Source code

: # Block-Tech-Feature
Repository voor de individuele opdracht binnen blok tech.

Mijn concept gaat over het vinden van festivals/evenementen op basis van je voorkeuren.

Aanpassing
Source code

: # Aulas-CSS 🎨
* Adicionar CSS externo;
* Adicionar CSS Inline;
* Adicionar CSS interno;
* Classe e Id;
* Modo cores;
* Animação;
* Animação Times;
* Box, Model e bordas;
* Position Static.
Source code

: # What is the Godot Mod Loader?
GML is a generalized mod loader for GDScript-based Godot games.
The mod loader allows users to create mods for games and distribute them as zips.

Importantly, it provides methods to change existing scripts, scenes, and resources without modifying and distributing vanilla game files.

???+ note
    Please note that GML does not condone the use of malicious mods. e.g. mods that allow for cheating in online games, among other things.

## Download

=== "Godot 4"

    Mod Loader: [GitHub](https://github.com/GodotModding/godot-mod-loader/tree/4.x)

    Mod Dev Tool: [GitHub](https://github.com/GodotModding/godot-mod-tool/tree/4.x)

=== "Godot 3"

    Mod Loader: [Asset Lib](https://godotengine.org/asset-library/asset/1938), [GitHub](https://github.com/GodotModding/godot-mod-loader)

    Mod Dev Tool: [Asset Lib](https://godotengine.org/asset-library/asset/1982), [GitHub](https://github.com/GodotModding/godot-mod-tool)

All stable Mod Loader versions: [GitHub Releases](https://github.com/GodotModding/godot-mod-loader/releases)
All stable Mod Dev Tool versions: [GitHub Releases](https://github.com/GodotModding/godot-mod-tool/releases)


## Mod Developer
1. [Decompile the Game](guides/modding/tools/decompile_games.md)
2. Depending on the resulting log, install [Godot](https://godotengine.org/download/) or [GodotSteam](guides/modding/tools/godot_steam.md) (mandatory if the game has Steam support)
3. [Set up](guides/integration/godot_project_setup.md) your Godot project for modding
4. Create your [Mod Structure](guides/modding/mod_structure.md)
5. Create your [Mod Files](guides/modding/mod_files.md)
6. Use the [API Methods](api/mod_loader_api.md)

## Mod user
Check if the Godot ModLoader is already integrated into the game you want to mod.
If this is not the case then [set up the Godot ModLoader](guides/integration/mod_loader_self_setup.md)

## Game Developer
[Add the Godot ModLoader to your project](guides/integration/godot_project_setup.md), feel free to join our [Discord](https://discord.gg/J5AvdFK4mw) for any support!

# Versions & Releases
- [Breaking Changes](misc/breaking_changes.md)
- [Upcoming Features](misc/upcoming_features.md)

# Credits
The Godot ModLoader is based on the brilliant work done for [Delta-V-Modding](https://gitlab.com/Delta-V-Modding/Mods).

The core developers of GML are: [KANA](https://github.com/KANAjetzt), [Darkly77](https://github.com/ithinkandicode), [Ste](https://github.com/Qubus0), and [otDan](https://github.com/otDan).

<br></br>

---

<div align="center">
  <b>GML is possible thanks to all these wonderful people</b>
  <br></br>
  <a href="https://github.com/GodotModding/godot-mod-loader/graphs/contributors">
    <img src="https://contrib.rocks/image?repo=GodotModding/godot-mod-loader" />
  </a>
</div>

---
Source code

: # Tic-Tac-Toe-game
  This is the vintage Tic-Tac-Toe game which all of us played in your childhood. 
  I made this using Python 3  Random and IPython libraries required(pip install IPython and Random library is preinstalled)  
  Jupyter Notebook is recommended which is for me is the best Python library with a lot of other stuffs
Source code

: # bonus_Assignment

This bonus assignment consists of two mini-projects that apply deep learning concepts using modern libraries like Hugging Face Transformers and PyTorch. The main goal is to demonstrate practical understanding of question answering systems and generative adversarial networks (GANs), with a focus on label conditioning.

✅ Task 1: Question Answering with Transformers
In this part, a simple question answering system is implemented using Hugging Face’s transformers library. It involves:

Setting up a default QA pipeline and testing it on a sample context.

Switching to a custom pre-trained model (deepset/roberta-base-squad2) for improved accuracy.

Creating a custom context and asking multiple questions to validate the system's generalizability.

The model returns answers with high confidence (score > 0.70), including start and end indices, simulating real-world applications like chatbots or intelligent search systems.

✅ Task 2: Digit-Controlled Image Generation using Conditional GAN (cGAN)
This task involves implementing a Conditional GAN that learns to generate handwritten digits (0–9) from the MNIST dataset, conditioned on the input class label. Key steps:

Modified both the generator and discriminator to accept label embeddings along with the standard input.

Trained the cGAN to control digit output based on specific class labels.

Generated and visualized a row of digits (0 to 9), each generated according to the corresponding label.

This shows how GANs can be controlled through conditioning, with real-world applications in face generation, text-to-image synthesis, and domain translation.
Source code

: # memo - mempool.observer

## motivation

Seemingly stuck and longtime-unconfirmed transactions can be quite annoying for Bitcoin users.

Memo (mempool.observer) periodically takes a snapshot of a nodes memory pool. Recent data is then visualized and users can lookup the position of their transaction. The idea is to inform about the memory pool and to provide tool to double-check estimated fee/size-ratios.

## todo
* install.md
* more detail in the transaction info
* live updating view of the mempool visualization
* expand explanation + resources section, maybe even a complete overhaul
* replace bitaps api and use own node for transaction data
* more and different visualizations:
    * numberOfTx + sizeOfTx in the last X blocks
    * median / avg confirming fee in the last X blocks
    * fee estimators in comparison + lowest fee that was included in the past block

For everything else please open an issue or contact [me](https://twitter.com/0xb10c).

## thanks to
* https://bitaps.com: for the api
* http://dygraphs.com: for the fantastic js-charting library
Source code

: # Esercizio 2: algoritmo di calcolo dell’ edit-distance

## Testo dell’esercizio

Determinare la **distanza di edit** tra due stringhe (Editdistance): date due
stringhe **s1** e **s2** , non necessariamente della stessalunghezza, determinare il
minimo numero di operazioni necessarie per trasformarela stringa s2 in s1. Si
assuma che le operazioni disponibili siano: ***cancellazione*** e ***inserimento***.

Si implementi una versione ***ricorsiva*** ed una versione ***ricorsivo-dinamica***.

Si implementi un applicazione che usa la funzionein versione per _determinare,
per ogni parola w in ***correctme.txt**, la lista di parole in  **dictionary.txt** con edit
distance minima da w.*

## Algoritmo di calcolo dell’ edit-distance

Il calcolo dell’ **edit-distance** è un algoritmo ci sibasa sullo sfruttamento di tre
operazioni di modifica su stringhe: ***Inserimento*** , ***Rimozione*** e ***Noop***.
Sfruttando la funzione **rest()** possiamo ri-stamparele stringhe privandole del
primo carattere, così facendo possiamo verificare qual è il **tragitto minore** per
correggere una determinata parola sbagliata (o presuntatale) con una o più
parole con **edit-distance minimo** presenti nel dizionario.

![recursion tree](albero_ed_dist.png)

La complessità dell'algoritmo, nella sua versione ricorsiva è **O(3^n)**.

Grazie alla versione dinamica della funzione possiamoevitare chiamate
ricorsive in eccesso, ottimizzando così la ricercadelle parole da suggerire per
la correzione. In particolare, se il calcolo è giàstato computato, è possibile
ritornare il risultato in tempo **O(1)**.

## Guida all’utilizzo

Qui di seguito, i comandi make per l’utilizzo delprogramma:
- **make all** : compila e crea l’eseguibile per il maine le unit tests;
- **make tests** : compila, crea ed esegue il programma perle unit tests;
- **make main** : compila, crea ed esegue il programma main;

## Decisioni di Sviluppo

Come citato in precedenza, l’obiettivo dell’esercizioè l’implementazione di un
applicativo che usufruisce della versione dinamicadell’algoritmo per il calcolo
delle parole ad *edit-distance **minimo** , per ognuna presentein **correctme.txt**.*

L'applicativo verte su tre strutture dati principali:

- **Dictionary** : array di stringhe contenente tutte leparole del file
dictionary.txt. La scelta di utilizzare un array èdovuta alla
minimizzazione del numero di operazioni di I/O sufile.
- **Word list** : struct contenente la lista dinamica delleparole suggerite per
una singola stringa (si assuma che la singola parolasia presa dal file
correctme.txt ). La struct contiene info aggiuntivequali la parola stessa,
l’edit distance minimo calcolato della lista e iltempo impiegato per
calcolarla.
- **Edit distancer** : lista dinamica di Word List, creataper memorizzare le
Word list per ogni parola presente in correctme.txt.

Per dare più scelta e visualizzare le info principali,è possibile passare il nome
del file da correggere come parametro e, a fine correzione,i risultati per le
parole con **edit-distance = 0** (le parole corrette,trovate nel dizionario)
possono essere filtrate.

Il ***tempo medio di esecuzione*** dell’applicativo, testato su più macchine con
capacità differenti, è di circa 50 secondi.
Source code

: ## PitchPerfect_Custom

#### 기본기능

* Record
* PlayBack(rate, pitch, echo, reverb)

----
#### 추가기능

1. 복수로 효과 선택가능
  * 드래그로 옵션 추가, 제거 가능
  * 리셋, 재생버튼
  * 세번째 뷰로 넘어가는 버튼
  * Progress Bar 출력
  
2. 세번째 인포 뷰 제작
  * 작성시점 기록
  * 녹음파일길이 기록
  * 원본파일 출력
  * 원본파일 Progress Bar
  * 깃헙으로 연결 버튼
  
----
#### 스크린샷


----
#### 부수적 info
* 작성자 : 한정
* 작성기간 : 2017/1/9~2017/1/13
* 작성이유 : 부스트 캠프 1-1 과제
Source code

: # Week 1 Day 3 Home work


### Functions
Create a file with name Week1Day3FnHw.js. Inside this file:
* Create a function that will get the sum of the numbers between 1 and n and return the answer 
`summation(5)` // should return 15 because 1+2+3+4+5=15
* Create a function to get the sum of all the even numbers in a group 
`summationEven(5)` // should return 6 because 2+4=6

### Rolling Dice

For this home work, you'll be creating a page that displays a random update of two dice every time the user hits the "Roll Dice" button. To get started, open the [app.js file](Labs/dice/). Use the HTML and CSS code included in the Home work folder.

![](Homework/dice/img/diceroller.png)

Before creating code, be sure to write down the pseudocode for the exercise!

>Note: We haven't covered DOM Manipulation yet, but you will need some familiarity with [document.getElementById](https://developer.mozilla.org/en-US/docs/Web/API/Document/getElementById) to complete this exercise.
━━━━━━━━━━
▶ **Required action**: Precisely the lines between those holding "The mod loader" and "1. [Decompile the", inclusive, are to be reproduced from the listing above, with nothing added.

▶ **Output below**:
The mod loader allows users to create mods for games and distribute them as zips.

Importantly, it provides methods to change existing scripts, scenes, and resources without modifying and distributing vanilla game files.

???+ note
    Please note that GML does not condone the use of malicious mods. e.g. mods that allow for cheating in online games, among other things.

## Download

=== "Godot 4"

    Mod Loader: [GitHub](https://github.com/GodotModding/godot-mod-loader/tree/4.x)

    Mod Dev Tool: [GitHub](https://github.com/GodotModding/godot-mod-tool/tree/4.x)

=== "Godot 3"

    Mod Loader: [Asset Lib](https://godotengine.org/asset-library/asset/1938), [GitHub](https://github.com/GodotModding/godot-mod-loader)

    Mod Dev Tool: [Asset Lib](https://godotengine.org/asset-library/asset/1982), [GitHub](https://github.com/GodotModding/godot-mod-tool)

All stable Mod Loader versions: [GitHub Releases](https://github.com/GodotModding/godot-mod-loader/releases)
All stable Mod Dev Tool versions: [GitHub Releases](https://github.com/GodotModding/godot-mod-tool/releases)


## Mod Developer
1. [Decompile the Game](guides/modding/tools/decompile_games.md)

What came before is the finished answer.